# Alum creek?



## seppy61 (Jul 13, 2011)

Hi folks, was wondering if anyone would be able to help me out a little. I am making my first trip to Alum this weekend to bass fish and was wondering if anyone could atleast point me in the direction of where to start looking. Not asking for anyones secret spots or lures just any info in general would be great to save me some time because I live over an hr away. Thank's


----------



## Brownfish89 (Feb 27, 2012)

Alum has been fishing really tough.
Sept. is not a good month for many of our waters.
A 2 day turney this past weekend was won with 8 lbs.


----------



## Dovans (Nov 15, 2011)

Use a neutral colored crank... I like using one that goes to about 8' and control the depth with my retrieve. Last time I was up there, I caught Smallies on shallow flats off the main lake. Little warmer though when I was there. Going to try tomorrow if the stars align right.


----------



## MoreBass (Jun 15, 2012)

PM sent

Outdoor Hub mobile, the outdoor information engine


----------



## Marshall (Apr 11, 2004)

I would not drive an hour to fish alum for bass. This place has been tough as nails the last couple weeks. There is a large tournament there saturday so it will be crowded. Sunday would be a better day to go if you don't want 75 boats on the lake. Not trying to be so negative but this place has been very dissapointing lately. It will fish much better once the water cools down to the 50's. A lot of fish are suspended and hard to catch. I bet more saugeye guys trolling and spooning are catching more bass than the ones targeting them. No doubt you can take a small bait and toss it along the dam and rocks where the roads cross but most will be 8 to 10 inch fish with an occasional keeper. Nice size fish(bass) have been pretty rare. Maybe this rain today has got them biting. Who knows.


----------



## lakeslouie (Jan 11, 2006)

Brownfish89 said:


> Alum has been fishing really tough.
> Sept. is not a good month for many of our waters.
> A 2 day turney this past weekend was won with 8 lbs.


8.97 and I lost a good 3lber that would have pushed it close to 12lb. Tough bite. Fished wood with a small jig n craw. Flats are off. Take what the lake is giving you now. Good advice by Marshall.


----------



## bman (Apr 20, 2009)

+1 on Marshall's advice!

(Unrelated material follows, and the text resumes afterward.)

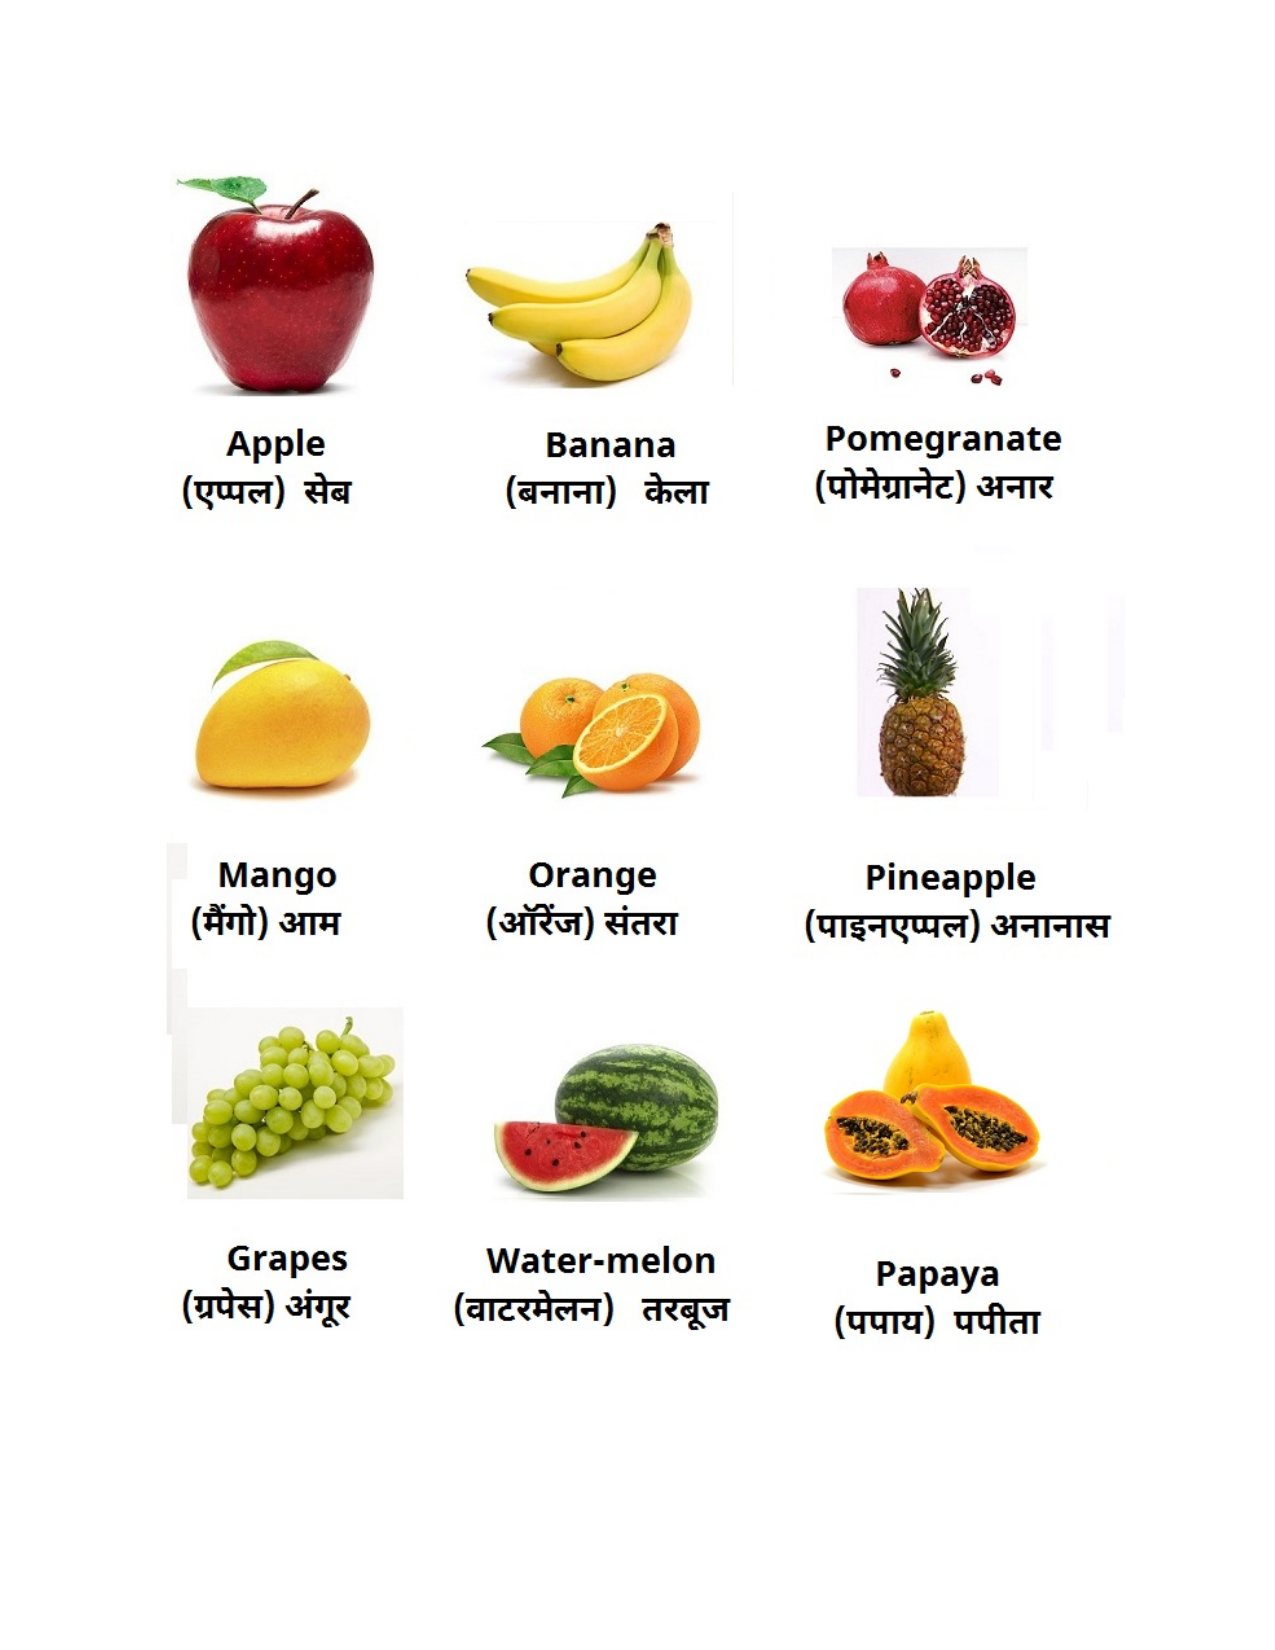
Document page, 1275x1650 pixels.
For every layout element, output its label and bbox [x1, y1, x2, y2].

picture [150, 150, 1125, 1356]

He (and I) know first hand how tough it's been over the past month!!

Pick a different lake! Trust us!!!


----------



## seppy61 (Jul 13, 2011)

Thx guys. Just pre fishing for a small club classic that is there on the 20th. Sounds like it is as tough as it is here around zanesville. 


Outdoor Hub mobile, the outdoor information engine


----------



## 93stratosfishnski (Aug 25, 2011)

we caught 4 keeper size bass today in all that rain on shad raps chrome clown and perch colors off points and rip rap....goodluck guys... saw about 6-7 other bass boats our fishing , we were targeting saugeye and got a few, and 8 nice crappie


----------



## Snyd (May 5, 2004)

Seppy61 - Alum has had a tremendous amount of pressure that last three weeks with a tournament on it all three weekends. However, the good thing is, the water is cooling off and the shad are starting to move. The bass should start to really turn on and feed - I would fish the points that are holding shad. Good Luck this weekend.


----------



## H2O Mellon (Apr 5, 2004)

How many accidental Muskie were caught during those three tourneys? Feel free to PM me as we have a Southwest Ohio Muskie Assoc outing there tomorrow.


----------



## Marshall (Apr 11, 2004)

A little late but i can tell you the musky's are not in shallow cuts or coves. Most i heard were caught in main lake near deep wood or points.


----------



## H2O Mellon (Apr 5, 2004)

We had 22 people yesterday at the outing and 1 muskie caught. Boy, the lake is as low as I've ever fished it but I've only been there 3 times. 

Marshall, you are correct sir, we couldn't find anything in the coves.


----------



## ying6 (Apr 21, 2004)

We fished it yesterday and watched quite a few muskie guys troll around. Slim, Steelhauler and I were out looking for crappie. We think the muskie bite is going to be WAY down for awhile, along with the nice saugeye bite. Seems like there has been a lot of lost fish and it is going to take some time to recover. 
The crappie are doing very well in the lake right now, seems to be on the upswing. Fished yesterday and caught over 20 keepers in a few hours. 
ying


----------



## Mattk22 (Jul 13, 2012)

I got out for about 90 minutes yesterday for some bass. I didn't even see many on my graphs. It is really bad out there. that is the second time I have gone out and haven't even gotten a bite. Now, I didn't hit the spots I really wanted to, was trying out a new boat I got and wanted to tool around some, but still it is ridiculously hard for bass right now, for me at least. 

Dovan's, were you north or south of Cheshire bridge?


----------



## Marshall (Apr 11, 2004)

Matt, your not alone. 60 teams this past Saturday and only about 10 limits. winner had 9.84lbs. If i remember right 6 and change got in the money. Yep something wrong with this place! Tourney results the last few years kinda reflect this.


----------



## Dovans (Nov 15, 2011)

Mattk22 said:


> I got out for about 90 minutes yesterday for some bass. I didn't even see many on my graphs. It is really bad out there. that is the second time I have gone out and haven't even gotten a bite. Now, I didn't hit the spots I really wanted to, was trying out a new boat I got and wanted to tool around some, but still it is ridiculously hard for bass right now, for me at least.
> 
> Dovan's, were you north or south of Cheshire bridge?


South. Have not been up there as the stars did not align last week. Fish I did catch that day were not of any size.


----------